Hacker News new | ask | show | jobs
by woodruffw 1571 days ago
> I mean you can't even write an allocator in standard C.

I might be missing something, but I don't believe this is true? The type aliasing rules have an explicit carve-out for `char *` aliases of other types, which is intended to solve this exact issue.

Similarly, C99 and C11 both allow aliasing through a union of pointers without violating the strict aliasing rule.

1 comments

You can't implement `malloc()` in C because the pointers it returns are defined to be pointers to different objects, and if you can see the implementation of `malloc` then you know it's returning pointers to the same object (the page it gets from mmap/sbrk). There's no functionality in C to actually do what it says except for the function itself.
My understanding is that this is covered by the "effective type" language in both C99 and C11[1].

malloc itself is specified to return a void pointer, but the effective type established during assignment circumvents what would otherwise be UB via aliasing[2].

Edit: Specifically, the reasoning is:

1. Allocated objects have no declared type;

2. 6.5.6: Objects with no declared type have the type of their accessing lvalue

3. 6.5.7: Access of a stored value is valid for lvalue expressions that are type compatible with the effective type.

So there's no UB here. `malloc` itself doesn't need to know about the effective type produced by the lvalue, and C (at least C99 onwards) respects that type for strict aliasing purposes.

[1]: https://port70.net/%7Ensz/c/c11/n1570.html#6.5p6

[2]: https://port70.net/%7Ensz/c/c11/n1570.html#6.5p7

The issue in C99 is:

> The lifetime of an allocated object extends from the allocation until the deallocation. Each such allocation shall yield a pointer to an object disjoint from any other object.

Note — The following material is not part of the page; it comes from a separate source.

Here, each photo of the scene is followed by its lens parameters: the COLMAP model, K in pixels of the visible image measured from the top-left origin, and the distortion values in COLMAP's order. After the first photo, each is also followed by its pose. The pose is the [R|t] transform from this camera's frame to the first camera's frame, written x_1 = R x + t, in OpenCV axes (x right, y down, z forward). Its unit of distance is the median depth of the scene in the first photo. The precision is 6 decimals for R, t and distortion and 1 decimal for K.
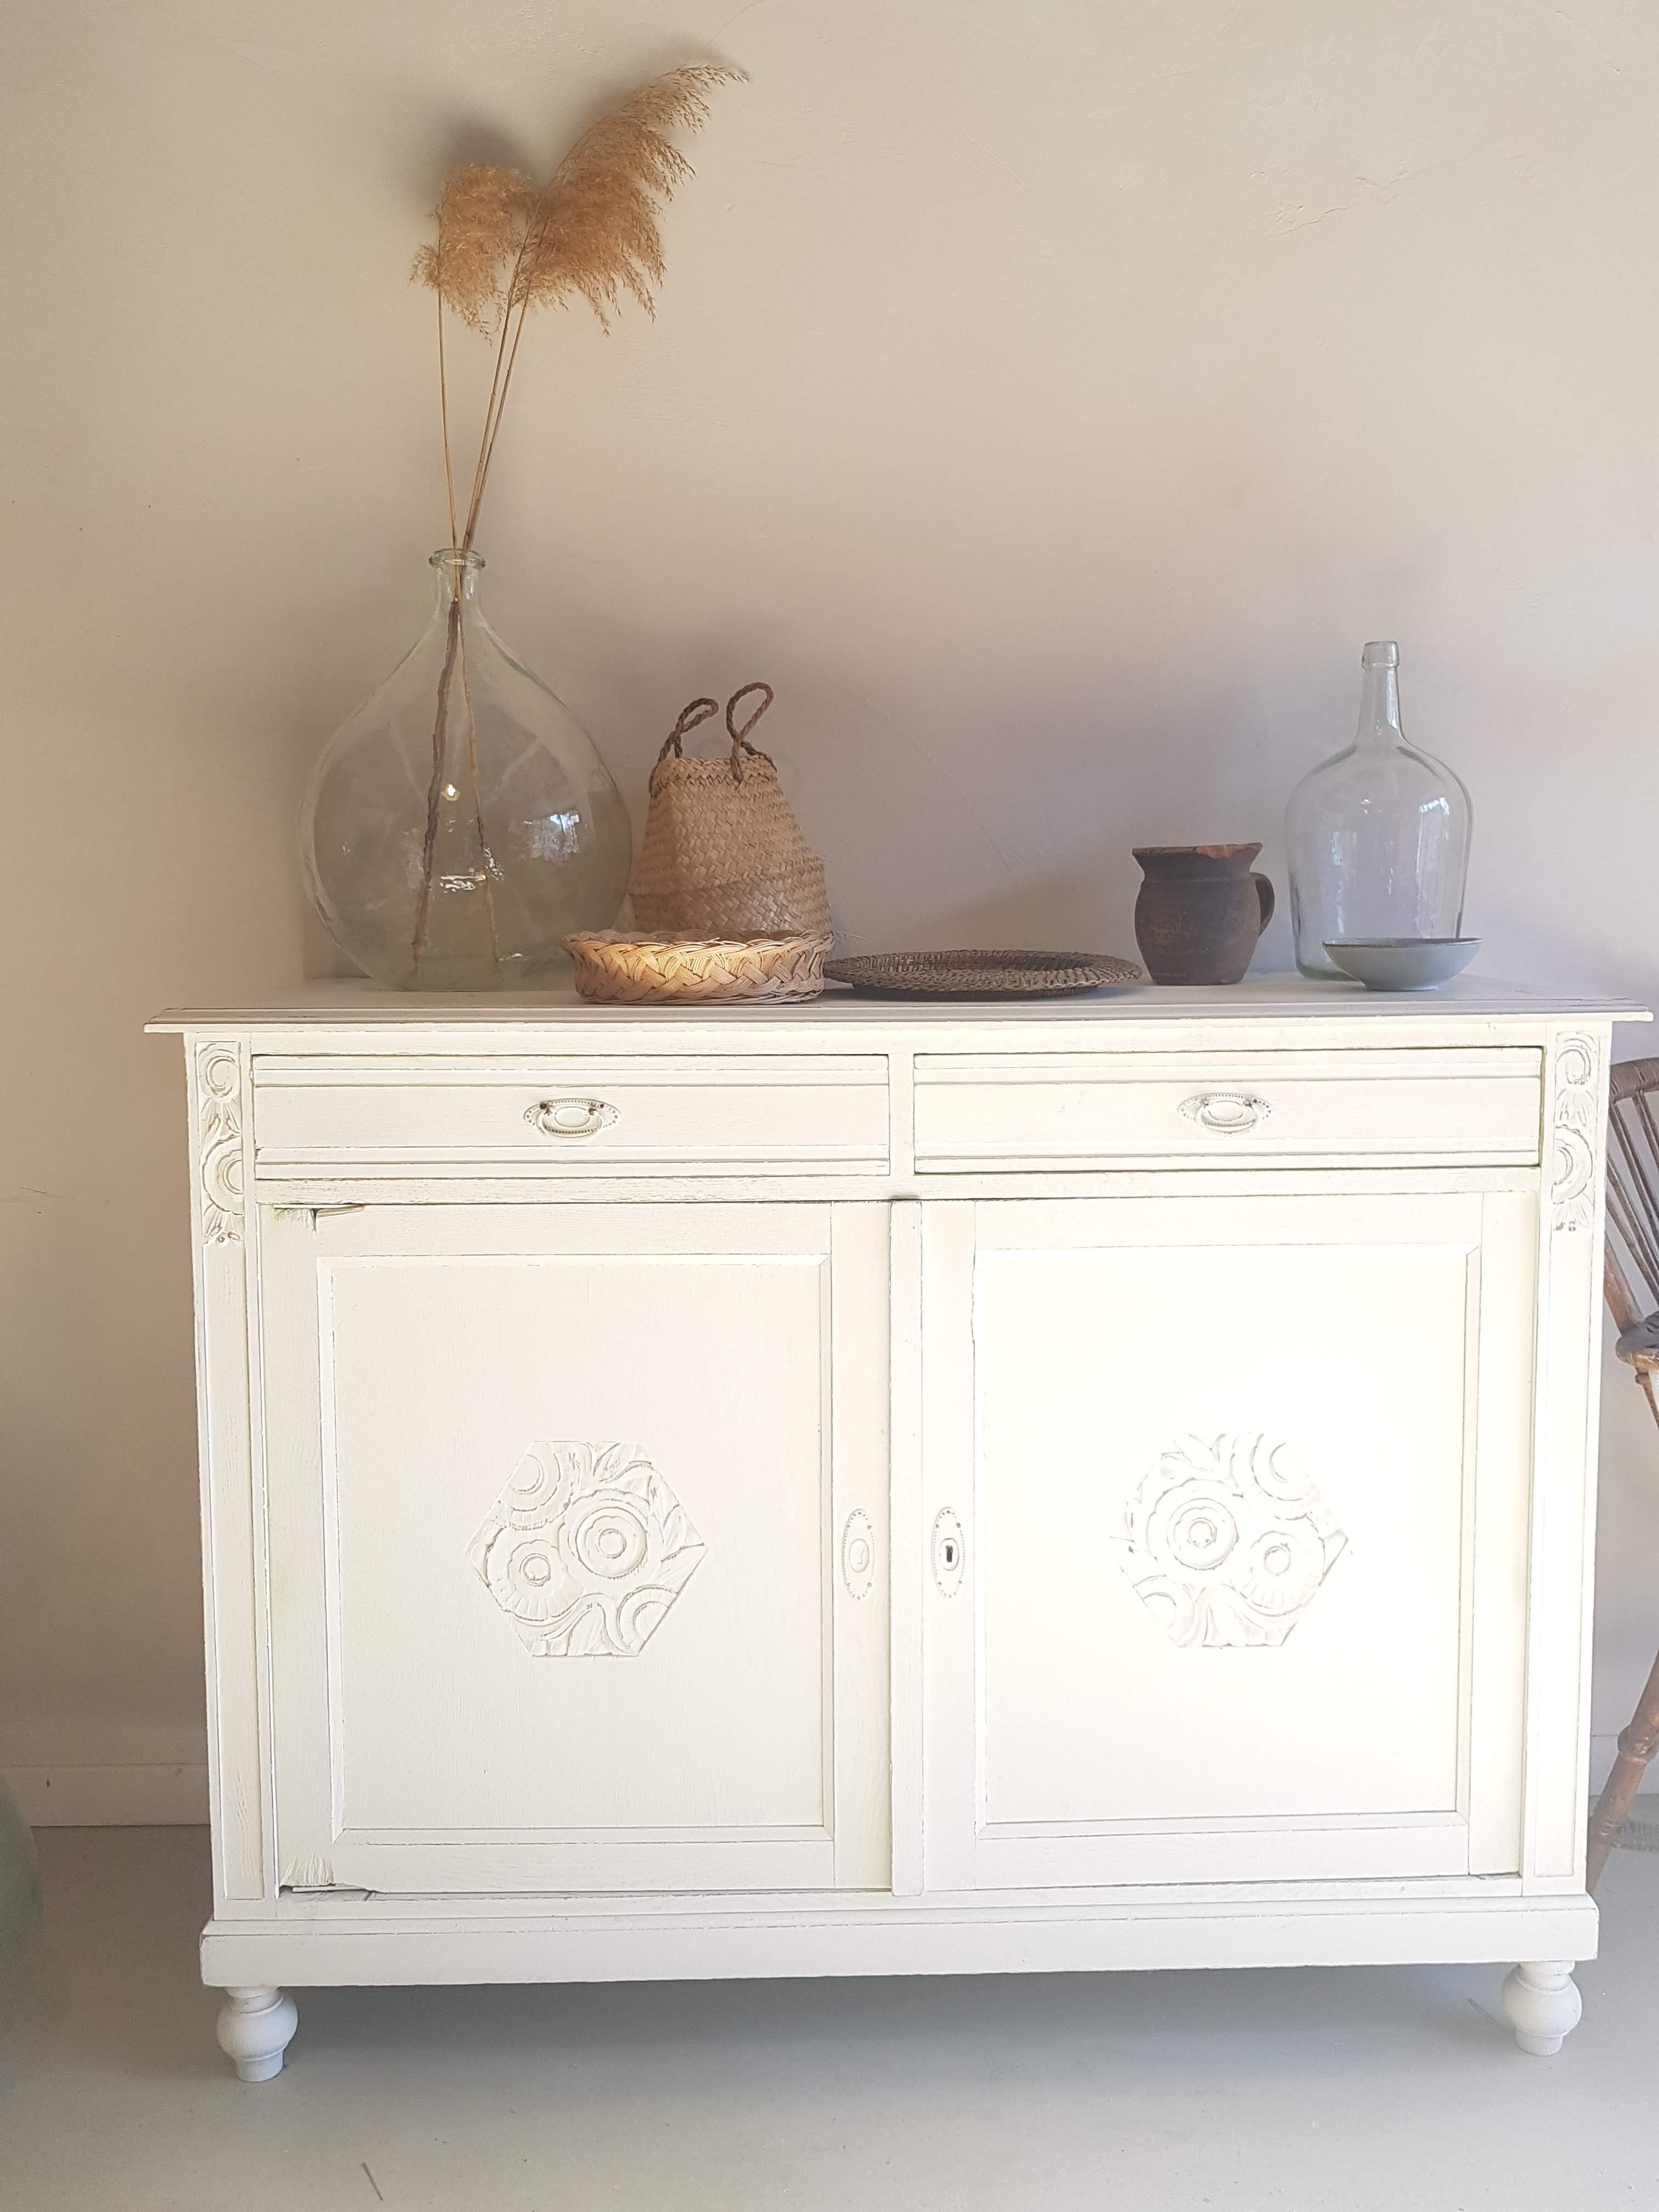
lens RADIAL K [[1956.5, 0, 863.2], [0, 1956.5, 1080.6], [0, 0, 1]] dist [0.115364, -0.224383]
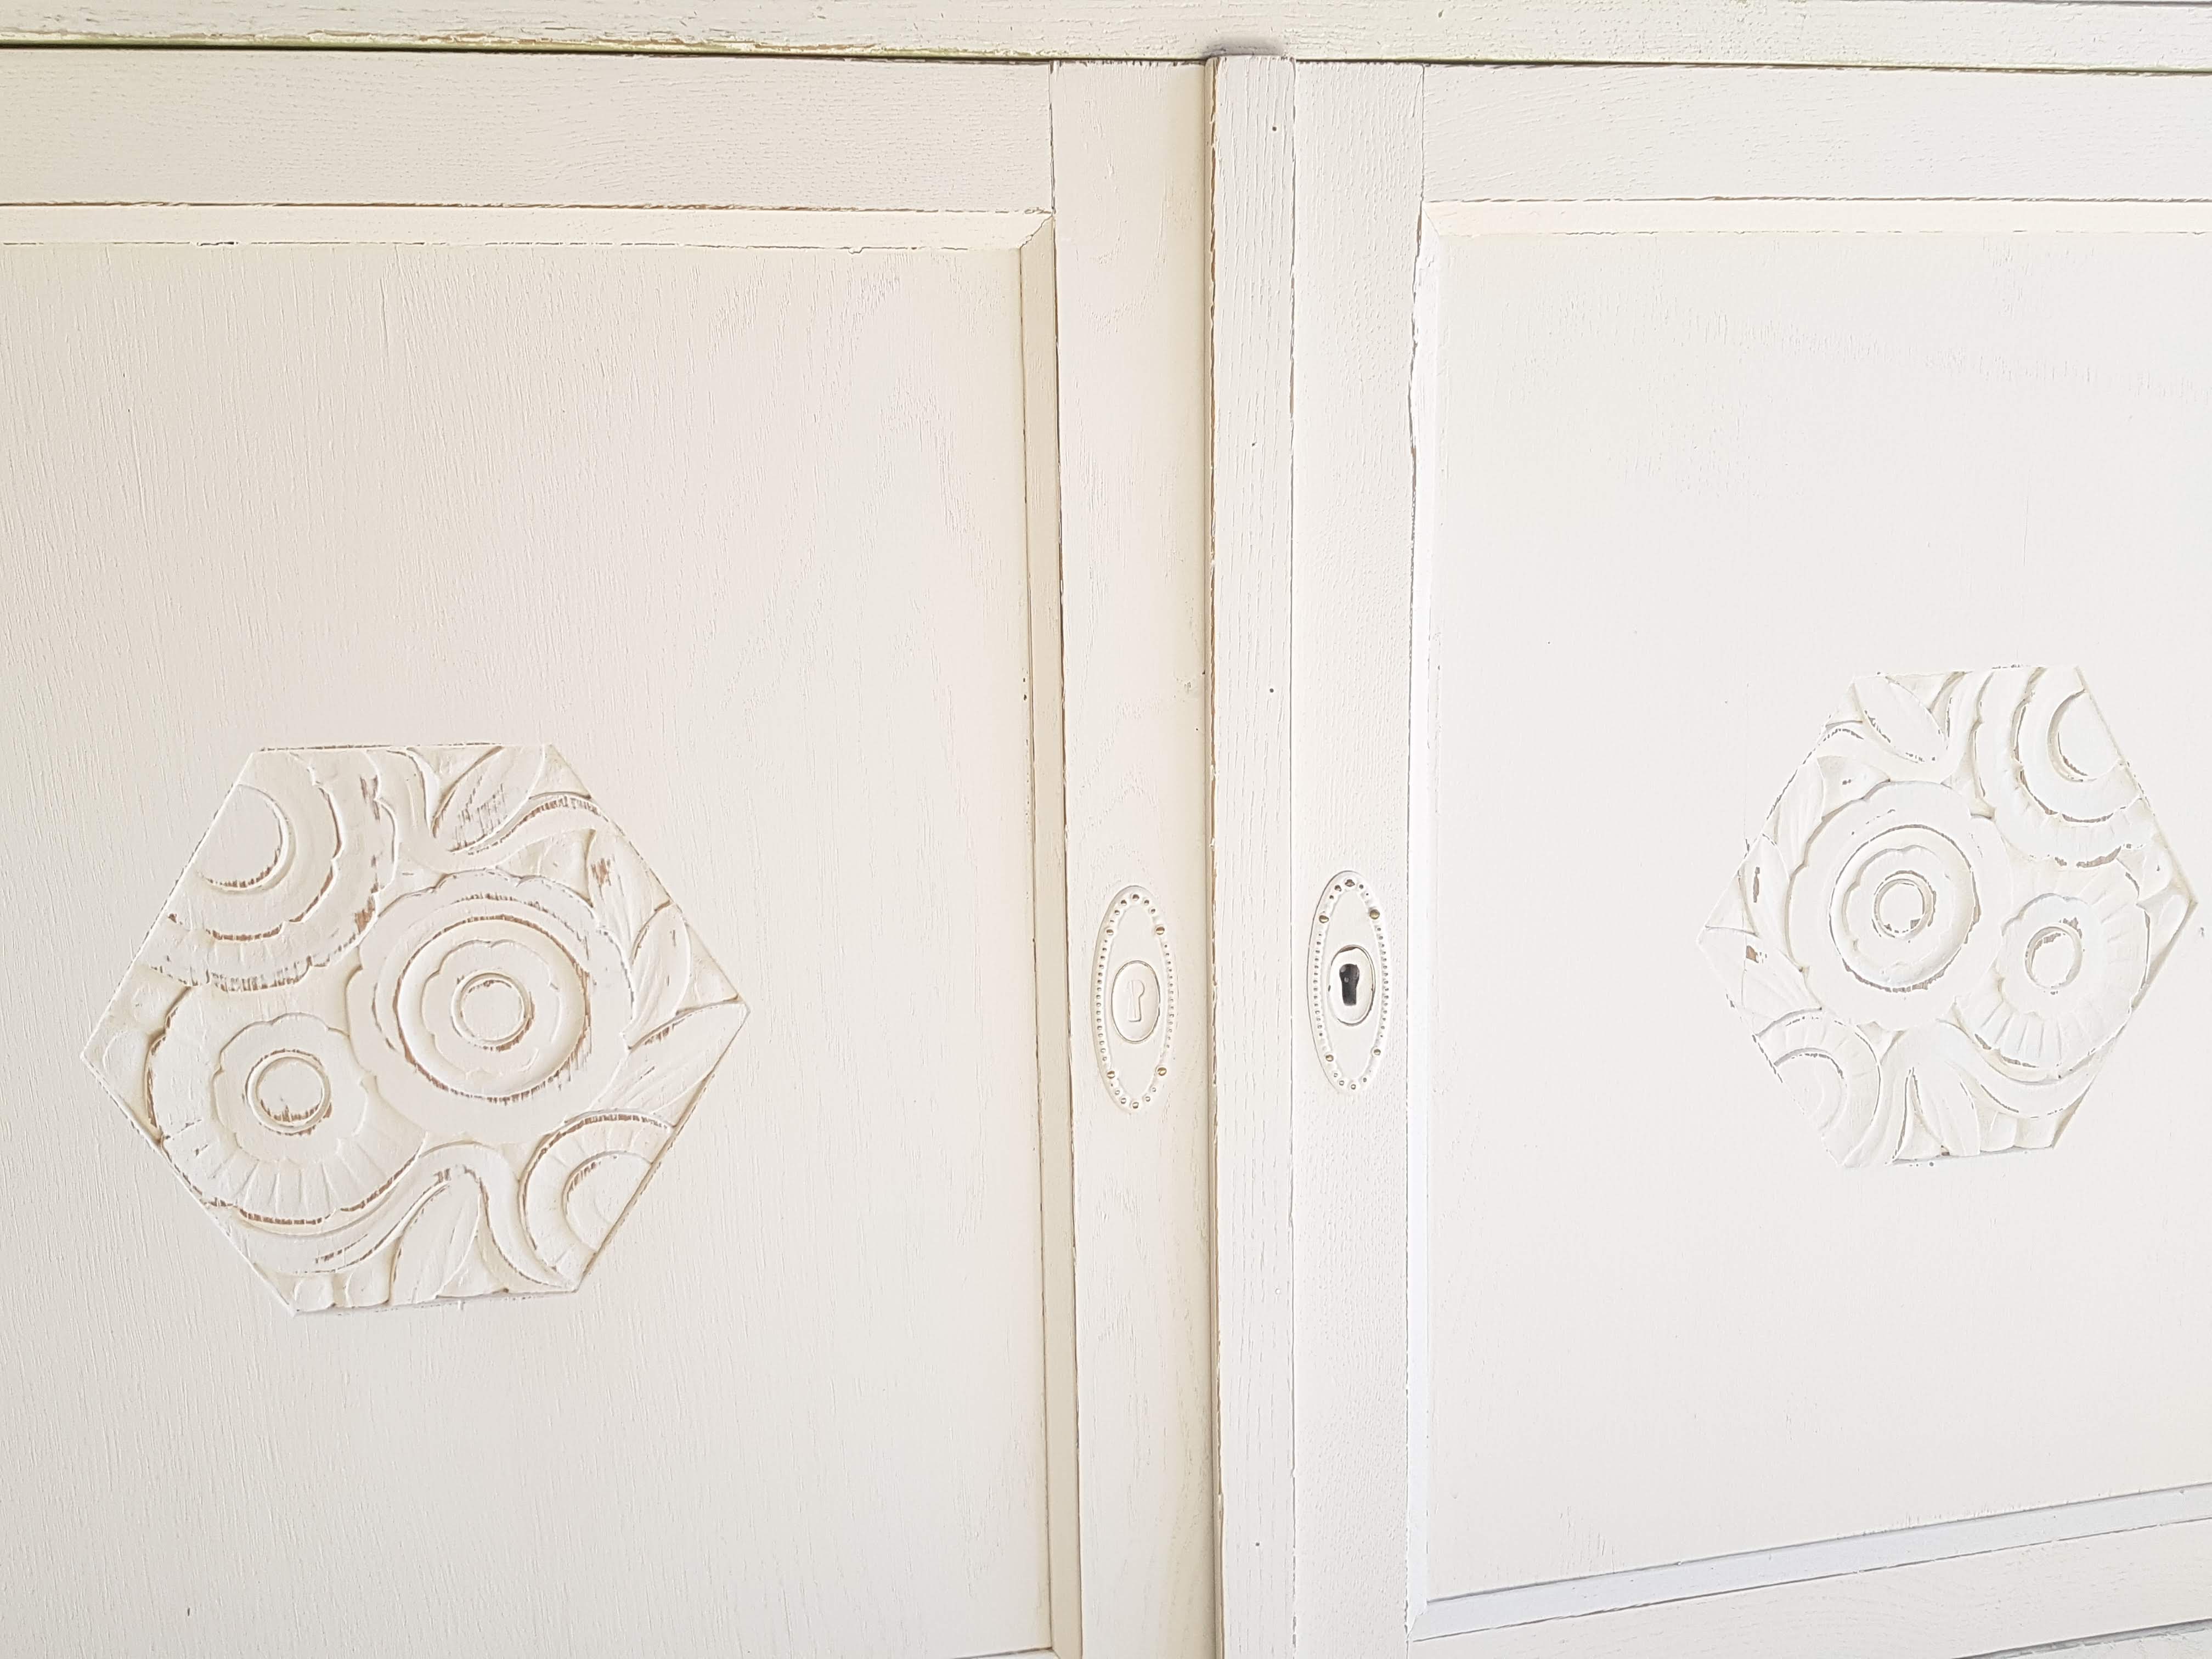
lens RADIAL K [[1956.5, 0, 1059.4], [0, 1956.5, 802.7], [0, 0, 1]] dist [0.115364, -0.224383]
pose [[0.986228, -0.043543, 0.159554, -0.078627], [0.033064, 0.997154, 0.067751, 0.172028], [-0.162050, -0.061543, 0.984862, 0.606420]]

If the implementation of malloc is visible, then it can be inlined etc., and then you have to deal with the effects of this obviously not being true.

It would have been better, if the writer had not used the word “object”.
Here's an outline of a toy version:

    #include <stdlib.h> /* for size_t */
    static char data_storage[10000000];
    static char *nextp = data_storage;
    
    void *malloc(size_t size)
    {
        void *p = nextp;
        nextp += size;  
        return p;
    }
    void free(void *p){}
This does not "yield a pointer to an object disjoint from any other object". So it only works if the implementation is not visible to callers and they can pretend it's compliant.
Huh? My version never returns a pointer to space that was already allocated because it never deallocates anything. So the objects are ALWAYS disjoint from every other object. Or are you concerned that they are aliased with the static 'data_storage' char array?

More context around your quote:

> The lifetime of an allocated object extends from the allocation until the deallocation. Each such allocation shall yield a pointer to an object disjoint from any other object.

https://port70.net/%7Ensz/c/c11/n1570.html#7.22.3

In context, I take that to mean that all allocated objects must be disjoint from one another throughout their lifetime. It wouldn't make sense otherwise.

> So the objects are ALWAYS disjoint from every other object. Or are you concerned that they are aliased with the static 'data_storage' char array?

Yes, plus if you call it twice it returns two pointers to the same object, because there's no way in C to create another "object". Of course, as long as the callers don't know this it's fine, but it would be a problem if eg you compile your custom malloc with ASAN/Valgrind and don't tell it that it's a malloc.

I think C++ partially addresses this with "placement new" but not sure how far.

> if you call it twice it returns two pointers to the same object

How are you defining an object? This draft version of the C11 spec defines 'object' as a "region of data storage in the execution environment, the contents of which can represent values". https://port70.net/%7Ensz/c/c11/n1570.html#3.15

You never could implement malloc() in C anyway, because the language lacks the ability to manipulate the MMU.
C runs on platforms such as microcontrollers that don't have MMU's. Malloc is available on those platforms.
The point isn't that malloc is available, rather that it is impossible to write in ISO C, other than mapping a global memory segment.
It's strict aliasing that's the issue, not the mapping of memory to a address space. You run into the same issues with a global segment.
Both are a problem, because they can only be implemented outside ISO C semantics.

That is why I tend to always write ISO C instead of C.